Spectral–spatial images of lithium phthalocyanine (LiPC) phantom (left-hand) and a pepper seed (right-hand). Display omitted
•Locations of radical species in black pepper seeds were investigated by ...continuous wave (CW) EPR and 9GHz EPR imaging.•Lithium phthalocyanine (LiPC) phantom was used to examine 9GHz EPR imaging capabilities.•Radical species were mostly located at the seed surface.•CW EPR and EPR imaging were useful for determination of the spatial distribution of paramagnetic species in various seeds.

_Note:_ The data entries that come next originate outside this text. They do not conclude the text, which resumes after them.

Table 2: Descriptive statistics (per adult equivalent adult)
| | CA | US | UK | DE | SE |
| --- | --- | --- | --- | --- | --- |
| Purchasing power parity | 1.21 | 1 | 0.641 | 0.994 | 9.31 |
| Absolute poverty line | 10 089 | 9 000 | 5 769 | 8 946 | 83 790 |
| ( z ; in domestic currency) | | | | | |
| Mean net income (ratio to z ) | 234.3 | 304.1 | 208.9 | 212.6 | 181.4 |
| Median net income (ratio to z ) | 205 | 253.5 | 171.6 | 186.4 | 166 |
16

In this study, noninvasive 9GHz electron paramagnetic resonance (EPR)-imaging and continuous wave (CW) EPR were used to investigate the locations of paramagnetic species in black pepper seeds without further irradiation. First, lithium phthalocyanine (LiPC) phantom was used to examine 9GHz EPR imaging capabilities. The 9GHz EPR-imager easily resolved the LiPC samples at a distance of ∼2mm. Then, commercially available black pepper seeds were measured. We observed signatures from three different radical species, which were assigned to stable organic radicals, Fe3+, and Mn2+ complexes. In addition, no EPR spectral change in the seed was observed after it was submerged in distilled H2O for 1h. The EPR and spectral–spatial EPR imaging results suggested that the three paramagnetic species were mostly located at the seed surface. Fewer radicals were found inside the seed. We demonstrated that the CW EPR and 9GHz EPR imaging were useful for the determination of the spatial distribution of paramagnetic species in various seeds.